But there’s other malware that can attack you to:

  • Steal credit card information
  • Show unwanted ads and direct people to spam sites
  • Inject spam on a page, etc.

Is the site exposed to SQL injection?

SQL is a language that is used to interact with databases.

For example:

Select first-name, last-name from contact-table;

This is selecting all the first name and last names from the contact table.

SQL injection is when a hacker changes that sql statement.

For example:

There is a search done on your website which is converted to SQL and sent to the database.  The vulnerability is on the web page so the SQL is changed.  There’s some additional information added to the SQL statement so that more information is returned from the database.

The hackers can then steal this information.

Is the website exposed to cross site scripting?

Cross site scripting refers to injecting client side scripts that are typically executed when a page loads.

This could completely change what gets displayed on the web page.

Are there outdated plugins on the website?

Plugins get updated all the time and mostly those updates are related to bug fixes.

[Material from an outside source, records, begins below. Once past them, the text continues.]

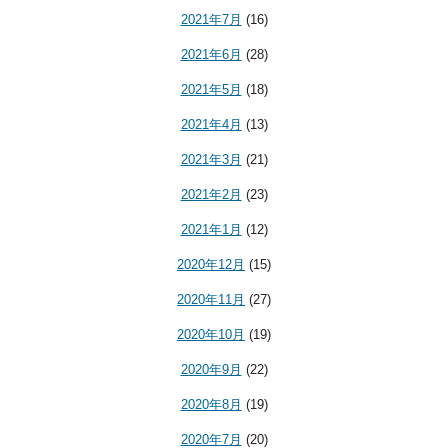
2021年7月
(16)
2021年6月
(28)
2021年5月
(18)
2021年4月
(13)
2021年3月
(21)
2021年2月
(23)
2021年1月
(12)
2020年12月
(15)
2020年11月
(27)
2020年10月
(19)
2020年9月
(22)
2020年8月
(19)
2020年7月
(20)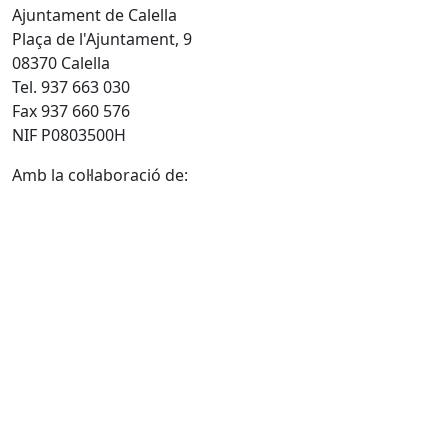
Ajuntament de Calella
Plaça de l'Ajuntament, 9
08370 Calella
Tel. 937 663 030
Fax 937 660 576
NIF P0803500H
Amb la col·laboració de:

An important bug fix is when there is vulnerability in the plugin that could compromise your website security.

Is the website exposed to Dos/DDoS attacks?

DoS is denial of service where one machine attacks another.

DDoS is distributed denial of service where many machines attack one machine!

The purpose?

As the name suggests it’s to deny service.  Which means once you have a DDos (or DoS) attack then it’s unlikely that anyone will be able to access your website.

Who has access and what level of access?

On more than one occasion I have given access to my website to an Agency/Developer to perform a particular action but forgot to remove their access afterwards.

So you need to audit roles/permissions on your website to see who still has access and remove access where it’s no longer necessary.

Is the website secure from bots filling out forms?

This one is really annoying because you get constant spammy emails!

Mike Stelzner

Securing your website from bots that attempt to complete your forms with bogus data or try to attack your login page is essential.

Mike Stelzner, Founder, Social Media Examiner

Is the checkout process secure?

Your checkout process has to be protected with a valid SSL certificate but it also has to follow the latest security standards, like GDPR for EU.

During checkout, your customers are sharing their personal information (address, email, credit card info, etc.) so you need to make sure the data is secured.

Your website has to adhere to Payment Card Industry (PCI) rules which ensures that you are processing and storing user’s credit card information in a secure manner.